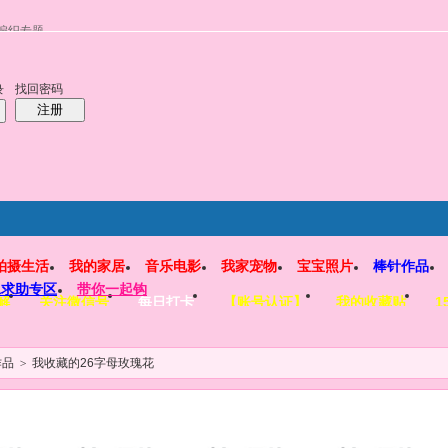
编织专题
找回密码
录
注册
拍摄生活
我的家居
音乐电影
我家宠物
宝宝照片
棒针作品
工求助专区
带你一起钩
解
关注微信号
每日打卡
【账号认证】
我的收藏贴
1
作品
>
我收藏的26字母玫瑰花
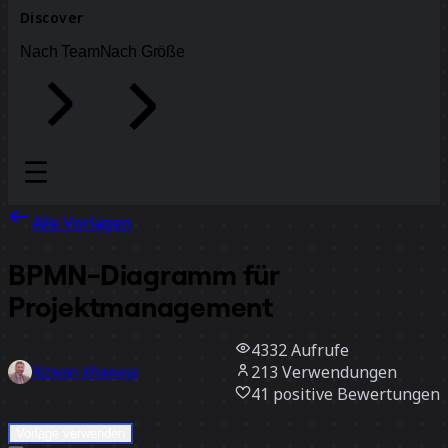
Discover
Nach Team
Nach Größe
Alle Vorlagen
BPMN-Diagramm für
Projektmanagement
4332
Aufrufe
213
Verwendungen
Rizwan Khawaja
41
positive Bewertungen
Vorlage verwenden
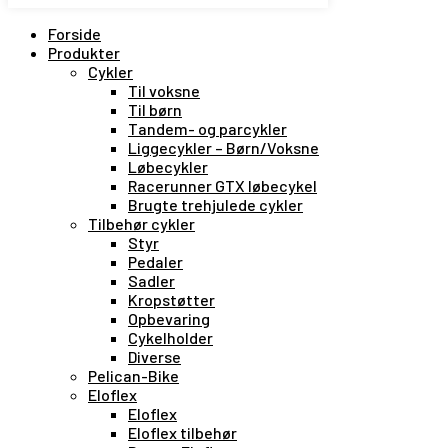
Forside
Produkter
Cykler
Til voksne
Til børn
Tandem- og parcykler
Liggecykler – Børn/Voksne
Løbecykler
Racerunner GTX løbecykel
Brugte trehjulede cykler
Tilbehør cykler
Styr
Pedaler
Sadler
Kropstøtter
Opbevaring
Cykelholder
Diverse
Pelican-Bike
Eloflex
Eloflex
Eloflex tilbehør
################
**Work request:** Edit the text of every item above so that each "Eloflex" becomes "ELOFLEX", with everything else unchanged. Leave out the pictures.

**The answer:**
编织专题
找回密码
录
注册
拍摄生活
我的家居
音乐电影
我家宠物
宝宝照片
棒针作品
工求助专区
带你一起钩
解
关注微信号
每日打卡
【账号认证】
我的收藏贴
1
作品
>
我收藏的26字母玫瑰花
Discover
Nach Team
Nach Größe
Alle Vorlagen
BPMN-Diagramm für
Projektmanagement
4332
Aufrufe
213
Verwendungen
Rizwan Khawaja
41
positive Bewertungen
Vorlage verwenden
Forside
Produkter
Cykler
Til voksne
Til børn
Tandem- og parcykler
Liggecykler – Børn/Voksne
Løbecykler
Racerunner GTX løbecykel
Brugte trehjulede cykler
Tilbehør cykler
Styr
Pedaler
Sadler
Kropstøtter
Opbevaring
Cykelholder
Diverse
Pelican-Bike
ELOFLEX
ELOFLEX
ELOFLEX tilbehør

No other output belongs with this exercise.